*WHAT YOU SHOULD DO*
A bare count is the expected answer, namely the number of lines in the records that have the word "neck".

TASK INPUTS: Begin

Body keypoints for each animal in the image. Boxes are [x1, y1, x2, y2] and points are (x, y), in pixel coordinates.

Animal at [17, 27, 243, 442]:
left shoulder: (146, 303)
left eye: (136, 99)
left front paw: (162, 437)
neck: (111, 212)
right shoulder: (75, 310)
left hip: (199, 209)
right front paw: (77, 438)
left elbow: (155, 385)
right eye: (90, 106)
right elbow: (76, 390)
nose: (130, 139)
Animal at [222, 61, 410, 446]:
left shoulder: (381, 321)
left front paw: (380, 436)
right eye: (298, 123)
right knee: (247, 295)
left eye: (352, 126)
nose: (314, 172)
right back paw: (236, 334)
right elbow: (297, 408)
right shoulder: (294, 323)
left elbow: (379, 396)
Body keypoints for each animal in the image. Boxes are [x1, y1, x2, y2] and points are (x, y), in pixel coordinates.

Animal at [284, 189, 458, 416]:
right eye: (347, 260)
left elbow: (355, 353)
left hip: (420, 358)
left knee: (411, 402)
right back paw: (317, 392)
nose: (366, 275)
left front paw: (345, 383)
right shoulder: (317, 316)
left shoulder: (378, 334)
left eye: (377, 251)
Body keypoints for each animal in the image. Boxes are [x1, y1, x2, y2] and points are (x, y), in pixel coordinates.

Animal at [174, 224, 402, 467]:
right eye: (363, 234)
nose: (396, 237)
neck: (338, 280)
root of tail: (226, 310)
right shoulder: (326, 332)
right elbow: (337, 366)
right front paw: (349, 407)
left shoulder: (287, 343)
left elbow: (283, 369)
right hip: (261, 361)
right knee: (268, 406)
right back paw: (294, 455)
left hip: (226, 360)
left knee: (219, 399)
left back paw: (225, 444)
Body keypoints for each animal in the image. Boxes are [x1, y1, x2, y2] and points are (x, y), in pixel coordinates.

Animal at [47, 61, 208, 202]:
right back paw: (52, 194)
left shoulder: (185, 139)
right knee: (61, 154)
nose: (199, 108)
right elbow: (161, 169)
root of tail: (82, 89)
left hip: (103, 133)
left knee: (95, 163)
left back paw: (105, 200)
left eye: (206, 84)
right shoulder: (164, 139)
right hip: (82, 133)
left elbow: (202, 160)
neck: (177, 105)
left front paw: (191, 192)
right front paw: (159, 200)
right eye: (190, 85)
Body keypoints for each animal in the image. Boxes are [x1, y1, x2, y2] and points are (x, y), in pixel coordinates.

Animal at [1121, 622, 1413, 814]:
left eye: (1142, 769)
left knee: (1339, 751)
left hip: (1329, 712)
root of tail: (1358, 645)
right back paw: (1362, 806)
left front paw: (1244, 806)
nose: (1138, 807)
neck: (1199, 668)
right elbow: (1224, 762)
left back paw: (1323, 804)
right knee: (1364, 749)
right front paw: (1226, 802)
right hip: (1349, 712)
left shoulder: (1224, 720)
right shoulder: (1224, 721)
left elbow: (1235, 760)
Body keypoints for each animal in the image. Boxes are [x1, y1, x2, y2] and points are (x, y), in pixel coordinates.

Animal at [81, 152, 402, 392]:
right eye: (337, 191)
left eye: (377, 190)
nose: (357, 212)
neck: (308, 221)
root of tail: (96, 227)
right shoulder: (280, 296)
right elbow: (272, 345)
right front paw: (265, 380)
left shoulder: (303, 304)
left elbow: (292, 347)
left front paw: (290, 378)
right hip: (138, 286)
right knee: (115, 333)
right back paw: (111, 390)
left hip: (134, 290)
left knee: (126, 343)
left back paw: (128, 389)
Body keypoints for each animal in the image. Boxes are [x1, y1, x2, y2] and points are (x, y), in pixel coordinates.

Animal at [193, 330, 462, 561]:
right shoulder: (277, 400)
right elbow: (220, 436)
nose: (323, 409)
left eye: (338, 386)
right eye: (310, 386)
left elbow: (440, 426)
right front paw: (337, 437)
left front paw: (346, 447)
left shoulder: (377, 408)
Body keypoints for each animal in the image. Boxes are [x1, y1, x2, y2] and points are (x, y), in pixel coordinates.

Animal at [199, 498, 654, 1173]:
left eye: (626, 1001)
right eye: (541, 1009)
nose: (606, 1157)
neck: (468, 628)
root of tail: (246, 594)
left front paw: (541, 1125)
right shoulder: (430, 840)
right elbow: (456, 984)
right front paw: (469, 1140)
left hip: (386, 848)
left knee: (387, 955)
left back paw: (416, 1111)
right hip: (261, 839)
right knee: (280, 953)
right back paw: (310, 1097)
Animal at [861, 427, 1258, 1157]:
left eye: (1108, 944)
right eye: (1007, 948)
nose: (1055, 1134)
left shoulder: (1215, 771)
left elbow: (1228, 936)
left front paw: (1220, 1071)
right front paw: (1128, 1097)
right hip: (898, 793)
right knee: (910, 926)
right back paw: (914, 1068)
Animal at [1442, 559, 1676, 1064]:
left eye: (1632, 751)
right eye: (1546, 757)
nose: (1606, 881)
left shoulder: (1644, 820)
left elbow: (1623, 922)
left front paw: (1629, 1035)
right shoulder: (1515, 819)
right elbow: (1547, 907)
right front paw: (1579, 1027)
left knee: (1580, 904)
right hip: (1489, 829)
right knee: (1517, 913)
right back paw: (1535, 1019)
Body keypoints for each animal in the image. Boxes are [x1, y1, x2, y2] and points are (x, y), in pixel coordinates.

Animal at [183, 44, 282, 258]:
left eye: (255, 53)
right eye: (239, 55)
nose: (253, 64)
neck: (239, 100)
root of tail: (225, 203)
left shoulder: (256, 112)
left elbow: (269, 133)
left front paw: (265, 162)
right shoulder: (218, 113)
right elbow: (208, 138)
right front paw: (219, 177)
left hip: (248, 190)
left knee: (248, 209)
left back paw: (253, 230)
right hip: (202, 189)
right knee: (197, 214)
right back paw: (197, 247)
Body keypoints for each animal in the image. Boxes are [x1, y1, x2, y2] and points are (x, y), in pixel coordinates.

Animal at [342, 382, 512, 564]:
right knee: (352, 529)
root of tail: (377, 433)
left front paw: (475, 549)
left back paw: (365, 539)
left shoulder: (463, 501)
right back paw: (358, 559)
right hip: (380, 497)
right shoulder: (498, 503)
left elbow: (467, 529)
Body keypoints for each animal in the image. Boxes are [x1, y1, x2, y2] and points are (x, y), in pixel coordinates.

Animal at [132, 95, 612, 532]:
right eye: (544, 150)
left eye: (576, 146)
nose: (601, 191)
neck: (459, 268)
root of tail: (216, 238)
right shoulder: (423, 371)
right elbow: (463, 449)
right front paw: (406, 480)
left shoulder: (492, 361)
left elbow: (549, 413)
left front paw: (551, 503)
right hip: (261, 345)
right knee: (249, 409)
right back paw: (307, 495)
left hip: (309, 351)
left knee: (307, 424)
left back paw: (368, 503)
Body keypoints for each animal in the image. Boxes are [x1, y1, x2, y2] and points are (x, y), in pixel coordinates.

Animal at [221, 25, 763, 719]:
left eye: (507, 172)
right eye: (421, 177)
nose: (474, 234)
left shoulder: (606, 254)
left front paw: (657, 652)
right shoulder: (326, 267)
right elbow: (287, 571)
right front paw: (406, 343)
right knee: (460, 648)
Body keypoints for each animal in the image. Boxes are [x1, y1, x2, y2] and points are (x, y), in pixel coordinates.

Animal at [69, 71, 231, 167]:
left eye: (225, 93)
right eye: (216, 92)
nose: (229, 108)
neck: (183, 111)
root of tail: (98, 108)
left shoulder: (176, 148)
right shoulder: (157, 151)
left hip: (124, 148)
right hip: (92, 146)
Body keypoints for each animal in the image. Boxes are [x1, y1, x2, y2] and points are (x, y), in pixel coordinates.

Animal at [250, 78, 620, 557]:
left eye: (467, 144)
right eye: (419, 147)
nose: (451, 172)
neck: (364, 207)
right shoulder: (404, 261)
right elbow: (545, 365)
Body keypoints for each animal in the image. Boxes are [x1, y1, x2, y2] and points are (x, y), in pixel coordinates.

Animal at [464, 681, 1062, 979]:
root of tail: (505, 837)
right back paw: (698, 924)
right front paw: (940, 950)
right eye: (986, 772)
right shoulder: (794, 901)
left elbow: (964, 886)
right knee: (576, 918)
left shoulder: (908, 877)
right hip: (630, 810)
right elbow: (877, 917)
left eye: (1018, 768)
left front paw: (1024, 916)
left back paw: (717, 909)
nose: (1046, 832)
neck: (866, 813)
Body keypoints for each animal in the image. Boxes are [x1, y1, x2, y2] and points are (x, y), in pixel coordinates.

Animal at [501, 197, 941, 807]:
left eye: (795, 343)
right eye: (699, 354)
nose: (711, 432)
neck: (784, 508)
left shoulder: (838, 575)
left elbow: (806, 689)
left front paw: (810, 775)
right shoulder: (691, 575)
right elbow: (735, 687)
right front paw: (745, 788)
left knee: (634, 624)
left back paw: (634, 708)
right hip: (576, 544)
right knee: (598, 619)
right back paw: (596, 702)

TASK INPUTS: End

*RESULT BELOW*
12